The course, as well as helping to sensitize participants on the importance of the gender perspective in tackling crimes committed with firearms, strengthens the technical knowledge of the scientific method of criminal investigation and interinstitutional cooperation in these fields.

36 (thirty-six) people appointed by the Supreme Court of the Nation, the Attorney General’s Office, the National Academy of Public Security (ANSP), and the National Civil Police were trained. Notable participants were: judges specializing in sentencing and training for a life free of violence and discrimination against women; prosecutors from the unit for crimes related to life and bodily harm, and from the unit specialized in gang crime and homicides; national police officers, including from the Gender Unit, the Forensic Science Technical Subdirectorate, Case Control, Discipline and Support for Investigations. Officials from ANSP, the Division of Professional Development, and the Division of Studies, among other areas, also participated.

The diverse nature of the group emphasized one of FIGP’s objectives: strengthening staff coordination and cooperation to optimize individual and collective efforts to tackle crimes related to violence against women and firearms.

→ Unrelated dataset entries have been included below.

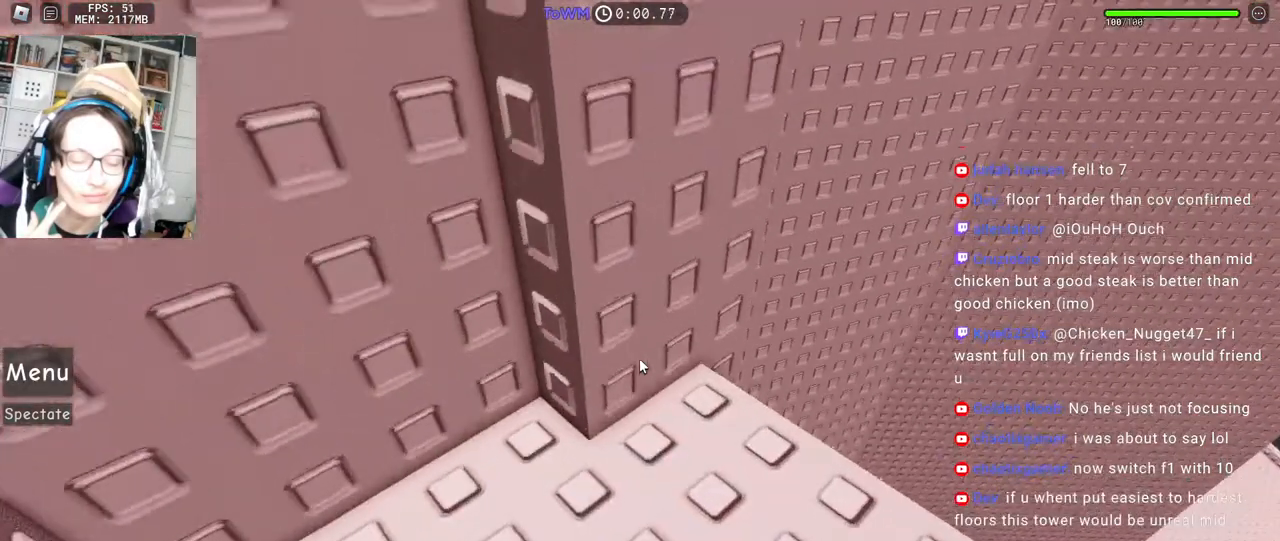
{"keys": ["d", "w"], "mouse": ["right"], "events": [[100, "d", "down"], [100, "w", "down"], [367, "d", "up"], [367, "w", "up"], [434, "d", "down"], [434, "w", "down"]]}
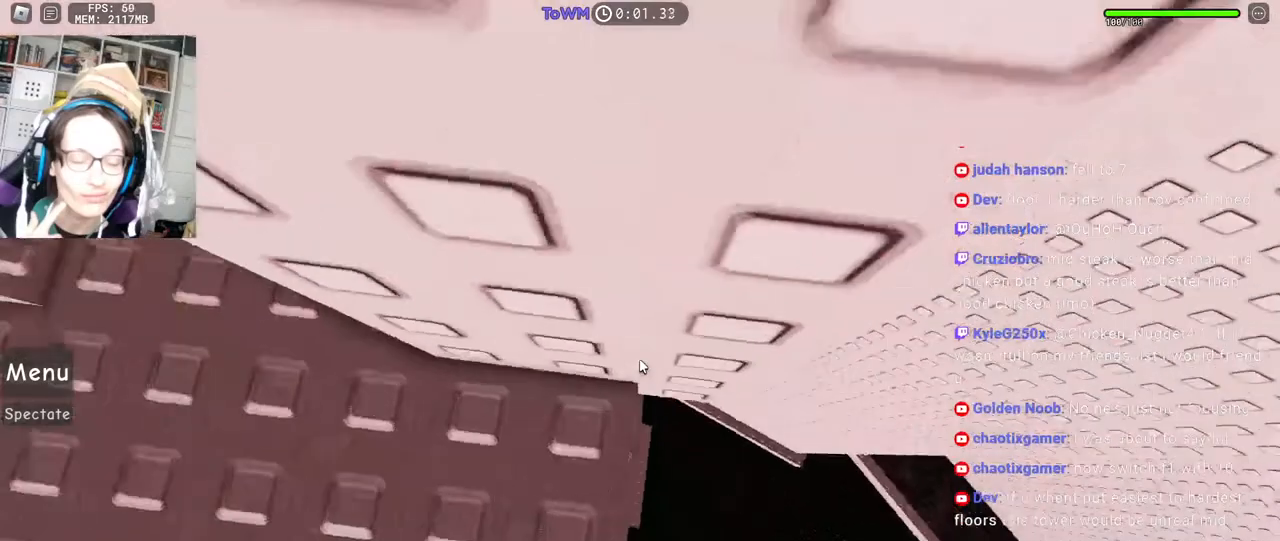
{"keys": ["d"], "mouse": ["right"], "events": [[84, "w", "up"], [117, "space", "down"], [200, "space", "up"]]}
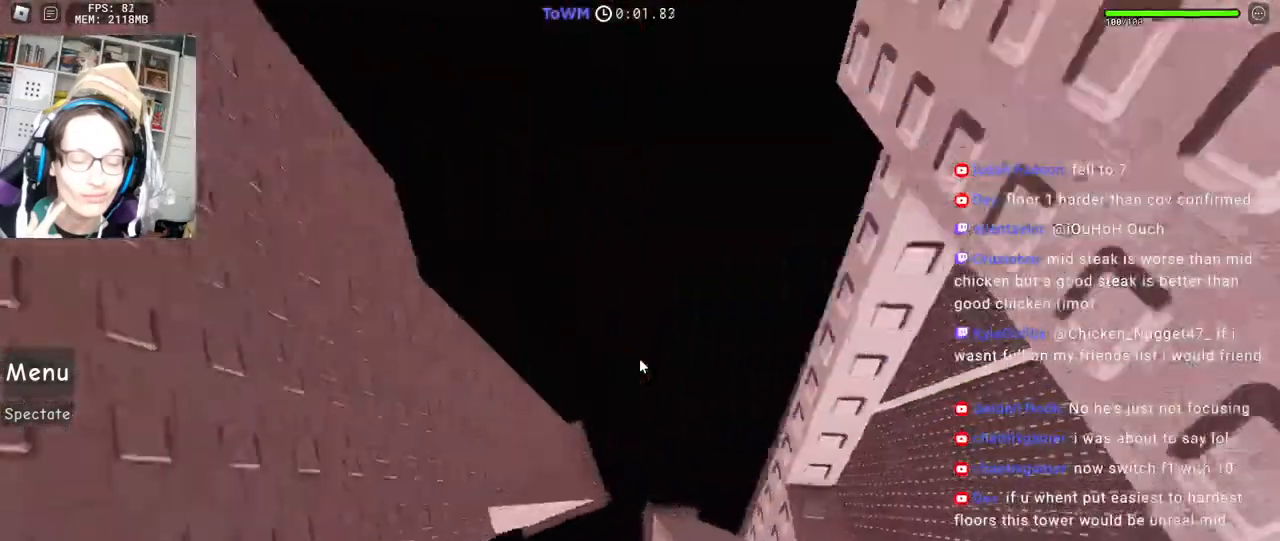
{"keys": ["s"], "mouse": ["right"], "events": [[217, "d", "up"], [434, "s", "down"], [450, "a", "down"], [500, "a", "up"]]}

The course was carried out virtually and was separated into six interactive conferences, in which participants could present their experiences and talk to UNLIREC instructors. The conferences addressed theoretical and technical aspects of criminal investigation and the way in which the gender perspective as a method of analysis helps us reach conclusions free from stereotypes, grounded in objective technical or scientific studies that are based on relevant theory. Case studies were conducted to highlight the absence of a gender perspective, which violates the rights of victims and their families.

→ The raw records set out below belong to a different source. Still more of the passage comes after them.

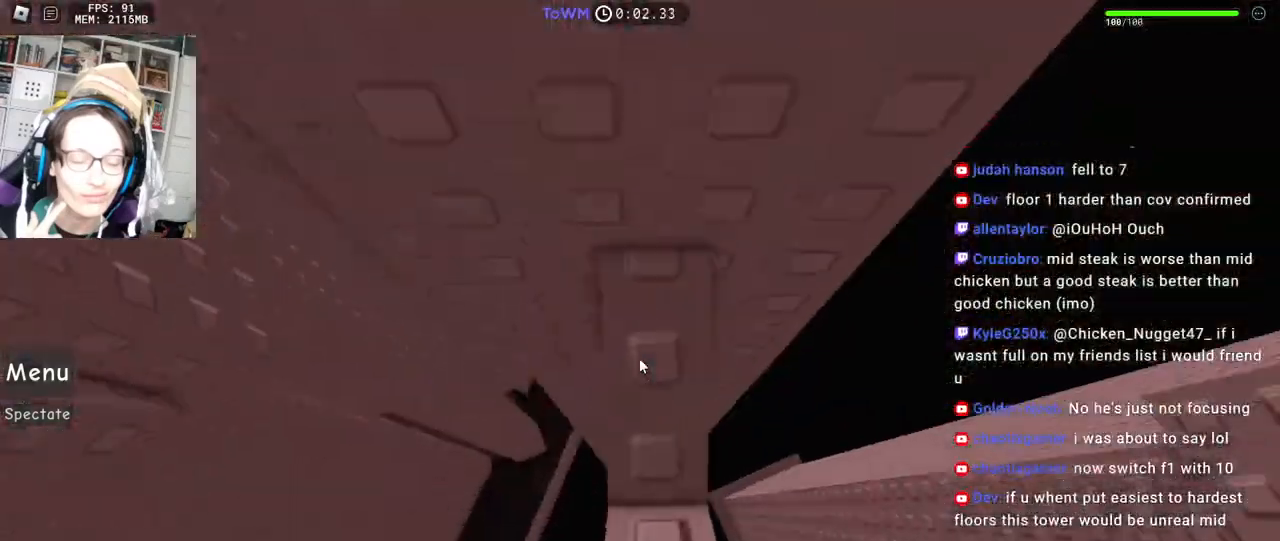
{"keys": ["a", "space"], "mouse": ["right"], "events": [[17, "s", "up"], [117, "a", "down"], [117, "s", "down"], [150, "a", "up"], [167, "s", "up"], [334, "a", "down"], [484, "space", "down"]]}
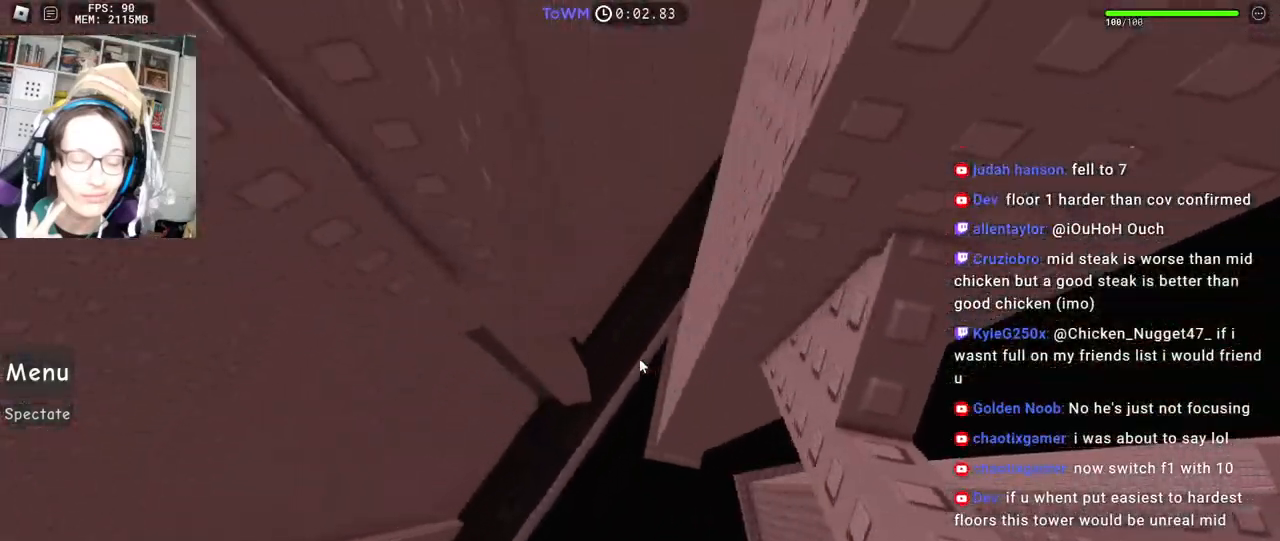
{"keys": ["a", "shift"], "mouse": ["right"], "events": [[50, "space", "up"], [417, "shift", "down"]]}
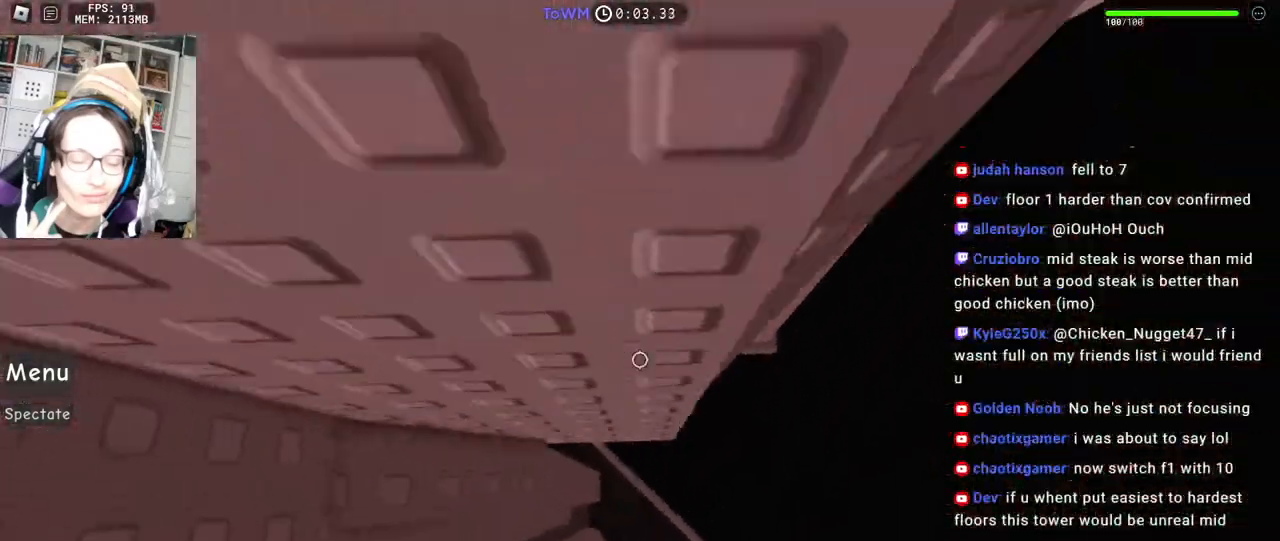
{"keys": ["w"], "mouse": ["right"], "events": [[34, "w", "down"], [84, "shift", "up"], [150, "a", "up"], [184, "w", "up"], [234, "w", "down"]]}
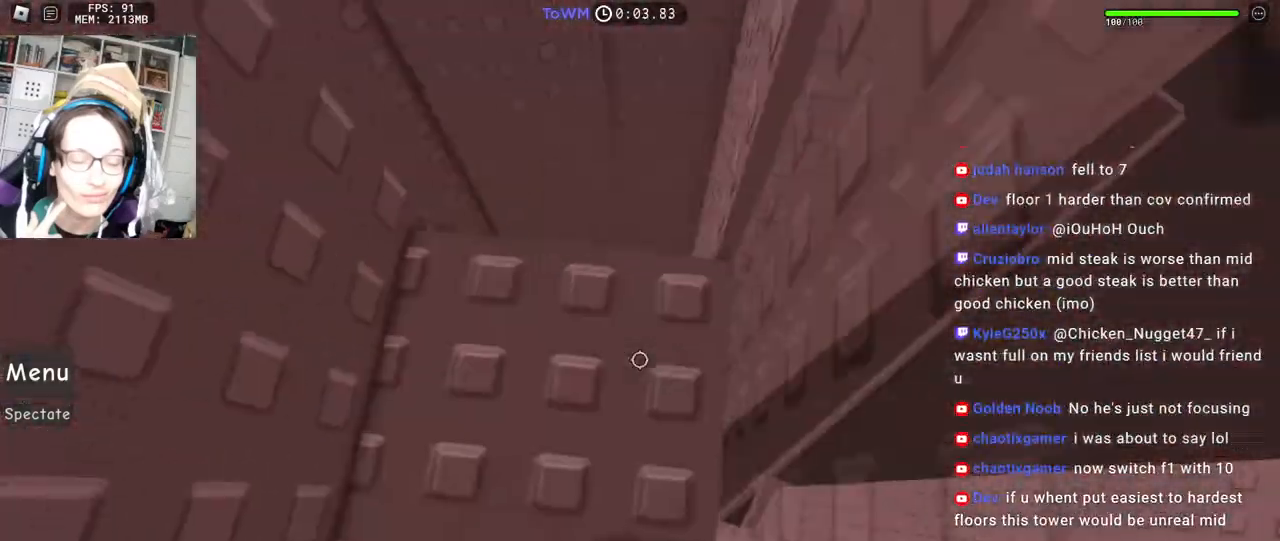
{"keys": [], "mouse": ["right"], "events": [[84, "w", "up"], [200, "w", "down"], [284, "w", "up"], [400, "d", "down"], [400, "w", "down"], [450, "d", "up"], [467, "w", "up"]]}
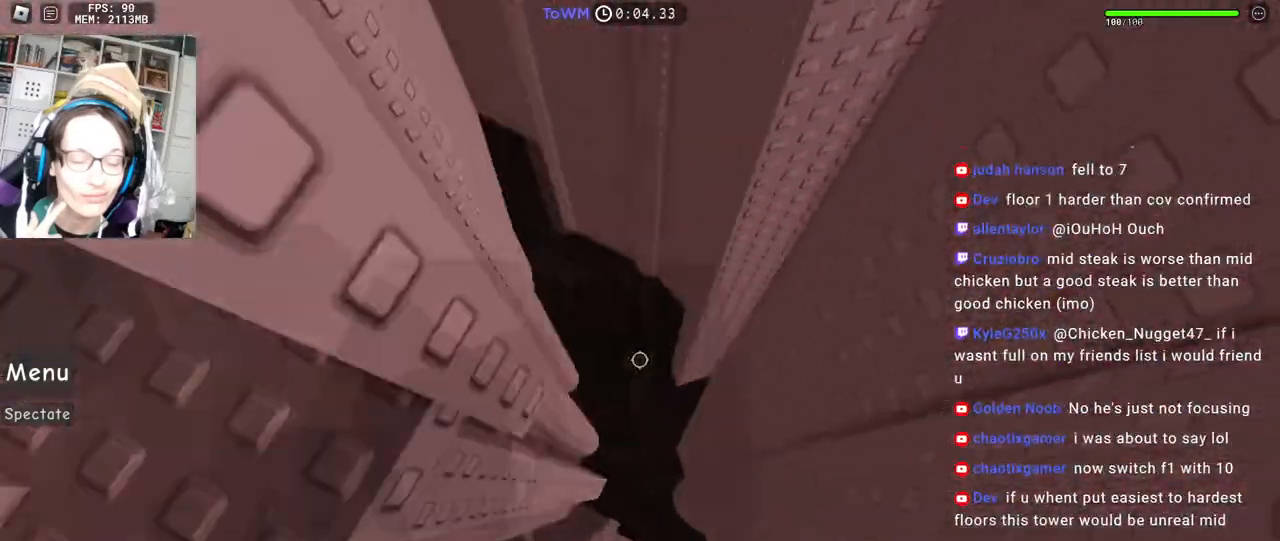
{"keys": ["d", "space"], "mouse": ["right"], "events": [[317, "d", "down"], [450, "space", "down"]]}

During the training, emphasis was placed on the use of firearms to commit different types of violence against women, not only as a murder weapon, but also as a means to threaten, intimidate and coerce. The training stressed the importance of the correct management of a crime scene and of firearms and ammunition as physical evidence in investigations from a gender perspective. The course shared good practices with participants and urged them to strengthen interaction and cooperation across the different stages of judicial investigation, to optimize individual and collective efforts to tackle crimes related to firearms with special attention given to cases of gender-based violence. This helps to reduce levels of impunity and improves justice and security institutions.

This course forms part of the ‘Support for the integration of the gender perspective in politics, programmes and action in the fight against trafficking and the misuse of small arms’ project, funded by the European Union.